The organization went on to say that the vast amounts of open-source data available through media, social media and the Internet of Things provides new indicators that are relevant to SA. Importantly, AI data mining can process large amounts of this information quickly and efficiently increase precision in the detail and quality of information collected.
AI Will “Make Sense of it All”
As one pioneer in executive protection put it, “The role of data analysis – and thus of artificial intelligence (AI) will grow by leaps and bounds. Currently, precious little of the internet’s and the IoT’s tsunamis of digital data are ever analyzed. AI will change that. Let’s include machine learning, data mining and predictive modeling here, too. If Data is giving rise to a new economy, as The Economist recently reported, AI is what’s going to make sense of it all. AI will gradually change the landscape of security in our world, too.”
These sentiments were echoed by Lockheed Martin’s Director of Operational Command & Control: “Advances in data fusion and machine to machine automation make data accessible, understandable, and conditioned so that automated tools can effectively use the data for rapid decision-making. Integrating predictive intelligence helps intelligence analysts better understand seemingly disparate relationships by making rapid connections between people, places, and things.”
The Radiance Solution
That’s exactly where technologies like Lumina’s AI-powered Radiance platform come into play.
Radiance’s Open Source Intelligence (OS-INT) is a deep-web listening tool that uses machine learning and artificial intelligence to assess and prioritize risk. Its proprietary algorithms ingest not only public data from social media channels, but the entirety of the publicly available information on the web. It then sorts through that data looking for risk against more than 6,000 terms related to corporate security and other associated threats. The platform conducts more than 120,000 searches, correlating names with these terms and cross-referencing over 1 million queries into Lumina’s proprietary databases of risk.
120,000 Web Searches, Completed in Minutes
A search of this magnitude – done manually – would take more than a year to complete. Radiance prioritizes the results, making it easy to further analyze the findings and determine potential risk. The system allows for continuous monitoring and evaluation, mapping previous results against results from more recent queries.

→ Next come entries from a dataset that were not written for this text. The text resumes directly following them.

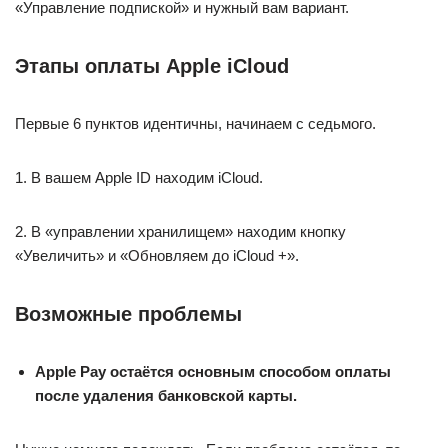
«Управление подпиской» и нужный вам вариант.
Этапы оплаты Apple iCloud
Первые 6 пунктов идентичны, начинаем с седьмого.
1. В вашем Apple ID находим iCloud.
2. В «управлении хранилищем» находим кнопку
«Увеличить» и «Обновляем до iCloud +».
Возможные проблемы
Apple Pay остаётся основным способом оплаты
после удаления банковской карты.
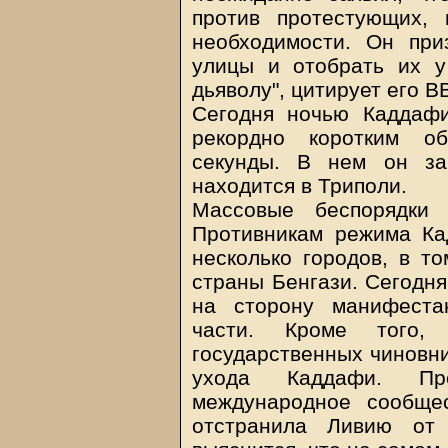
против протестующих,
необходимости. Он при
улицы и отобрать их у
дьяволу", цитирует его B
Сегодня ночью Каддаф
рекордно коротким о
секунды. В нем он за
находится в Триполи.
Массовые беспорядки
Противникам режима Ка
несколько городов, в т
страны Бенгази. Сегодня
на сторону манифеста
части. Кроме того,
государственных чиновни
ухода Каддафи. Пр
международное сообщес
отстранила Ливию от 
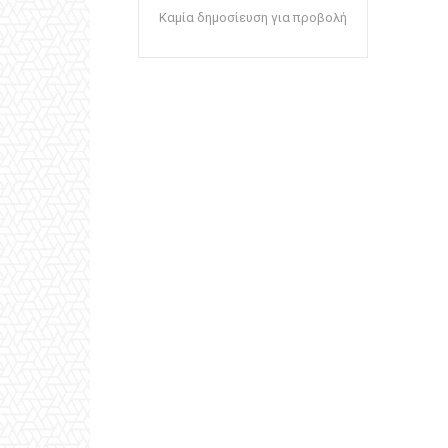
Καμία δημοσίευση για προβολή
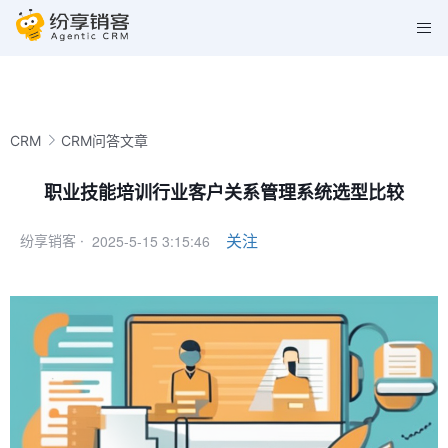
CRM
CRM问答文章
职业技能培训行业客户关系管理系统选型比较
2025-5-15 3:15:46
关注
纷享销客 ·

Radiance’s key advantage is that it assesses current behaviors to predict future action. Other technologies focus only on historical behavior. And, Radiance’s ability to ingest massive amounts of unstructured data provides another window into potential threats from internal data sources.
AI-powered Radiance can help executive protection agents move beyond reacting to immediate dangers, and instead provide the information necessary to proactively deal with potential threat events.